Divide using synthetic division $$ ( 3x^{3}+11x^{2}-21x ) \div ( x+5 ) $$
Answer
The synthetic division table is:
$$ \begin{array}{c|rrrr}-5&3&11&-21&0\\& & -15& 20& \color{black}{5} \\ \hline &\color{blue}{3}&\color{blue}{-4}&\color{blue}{-1}&\color{orangered}{5} \end{array} $$The solution is:
$$ \frac{ 3x^{3}+11x^{2}-21x }{ x+5 } = \color{blue}{3x^{2}-4x-1} ~+~ \frac{ \color{red}{ 5 } }{ x+5 } $$Explanation
Step 1 : Write down the coefficients of the dividend into division table.

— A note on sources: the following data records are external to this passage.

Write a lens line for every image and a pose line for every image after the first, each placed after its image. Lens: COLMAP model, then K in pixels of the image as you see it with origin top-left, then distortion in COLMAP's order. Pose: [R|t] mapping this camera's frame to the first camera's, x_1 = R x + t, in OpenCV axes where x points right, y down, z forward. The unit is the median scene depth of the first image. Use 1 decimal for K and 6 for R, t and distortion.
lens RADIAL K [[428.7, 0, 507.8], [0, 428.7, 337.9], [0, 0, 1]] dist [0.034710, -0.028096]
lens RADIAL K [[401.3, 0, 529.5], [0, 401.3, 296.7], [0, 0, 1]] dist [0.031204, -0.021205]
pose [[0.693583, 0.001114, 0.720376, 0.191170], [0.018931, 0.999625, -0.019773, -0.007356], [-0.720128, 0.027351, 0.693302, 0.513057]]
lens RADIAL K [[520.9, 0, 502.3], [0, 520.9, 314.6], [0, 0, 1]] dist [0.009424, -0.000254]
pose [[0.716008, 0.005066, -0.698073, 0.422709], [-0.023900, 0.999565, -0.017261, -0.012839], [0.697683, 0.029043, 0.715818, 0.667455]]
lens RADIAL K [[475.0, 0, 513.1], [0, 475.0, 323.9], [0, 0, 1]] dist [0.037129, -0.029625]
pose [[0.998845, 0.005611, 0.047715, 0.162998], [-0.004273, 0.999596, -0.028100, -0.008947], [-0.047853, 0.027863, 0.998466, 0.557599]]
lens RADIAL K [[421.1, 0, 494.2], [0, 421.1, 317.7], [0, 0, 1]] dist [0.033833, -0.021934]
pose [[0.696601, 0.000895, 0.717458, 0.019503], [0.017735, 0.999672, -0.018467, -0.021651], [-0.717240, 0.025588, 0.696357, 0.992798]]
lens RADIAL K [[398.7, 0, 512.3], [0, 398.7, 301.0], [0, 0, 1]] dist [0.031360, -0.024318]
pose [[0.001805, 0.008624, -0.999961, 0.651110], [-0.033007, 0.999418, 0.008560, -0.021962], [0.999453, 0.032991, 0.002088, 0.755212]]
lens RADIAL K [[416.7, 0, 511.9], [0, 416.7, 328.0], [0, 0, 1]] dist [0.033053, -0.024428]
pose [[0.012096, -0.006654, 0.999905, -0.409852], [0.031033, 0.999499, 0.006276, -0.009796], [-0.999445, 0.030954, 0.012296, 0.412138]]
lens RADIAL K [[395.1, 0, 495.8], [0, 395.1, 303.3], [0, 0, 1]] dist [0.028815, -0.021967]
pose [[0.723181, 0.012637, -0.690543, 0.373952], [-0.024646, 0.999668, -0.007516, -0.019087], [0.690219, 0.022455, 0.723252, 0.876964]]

Put the zero from $ x + 5 = 0 $ ( $ x = \color{blue}{ -5 } $ ) at the left.
$$ \begin{array}{c|rrrr}\color{blue}{-5}&3&11&-21&0\\& & & & \\ \hline &&&& \end{array} $$Step 1 : Bring down the leading coefficient to the bottom row.
$$ \begin{array}{c|rrrr}-5&\color{orangered}{ 3 }&11&-21&0\\& & & & \\ \hline &\color{orangered}{3}&&& \end{array} $$Step 2 : Multiply by the number on the left, and carry the result into the next column: $ \color{blue}{ -5 } \cdot \color{blue}{ 3 } = \color{blue}{ -15 } $.
$$ \begin{array}{c|rrrr}\color{blue}{-5}&3&11&-21&0\\& & \color{blue}{-15} & & \\ \hline &\color{blue}{3}&&& \end{array} $$Step 3 : Add down last column: $ \color{orangered}{ 11 } + \color{orangered}{ \left( -15 \right) } = \color{orangered}{ -4 } $
$$ \begin{array}{c|rrrr}-5&3&\color{orangered}{ 11 }&-21&0\\& & \color{orangered}{-15} & & \\ \hline &3&\color{orangered}{-4}&& \end{array} $$Step 4 : Multiply by the number on the left, and carry the result into the next column: $ \color{blue}{ -5 } \cdot \color{blue}{ \left( -4 \right) } = \color{blue}{ 20 } $.
$$ \begin{array}{c|rrrr}\color{blue}{-5}&3&11&-21&0\\& & -15& \color{blue}{20} & \\ \hline &3&\color{blue}{-4}&& \end{array} $$Step 5 : Add down last column: $ \color{orangered}{ -21 } + \color{orangered}{ 20 } = \color{orangered}{ -1 } $
$$ \begin{array}{c|rrrr}-5&3&11&\color{orangered}{ -21 }&0\\& & -15& \color{orangered}{20} & \\ \hline &3&-4&\color{orangered}{-1}& \end{array} $$Step 6 : Multiply by the number on the left, and carry the result into the next column: $ \color{blue}{ -5 } \cdot \color{blue}{ \left( -1 \right) } = \color{blue}{ 5 } $.
$$ \begin{array}{c|rrrr}\color{blue}{-5}&3&11&-21&0\\& & -15& 20& \color{blue}{5} \\ \hline &3&-4&\color{blue}{-1}& \end{array} $$Step 7 : Add down last column: $ \color{orangered}{ 0 } + \color{orangered}{ 5 } = \color{orangered}{ 5 } $
$$ \begin{array}{c|rrrr}-5&3&11&-21&\color{orangered}{ 0 }\\& & -15& 20& \color{orangered}{5} \\ \hline &\color{blue}{3}&\color{blue}{-4}&\color{blue}{-1}&\color{orangered}{5} \end{array} $$Bottom line represents the quotient $ \color{blue}{ 3x^{2}-4x-1 } $ with a remainder of $ \color{red}{ 5 } $.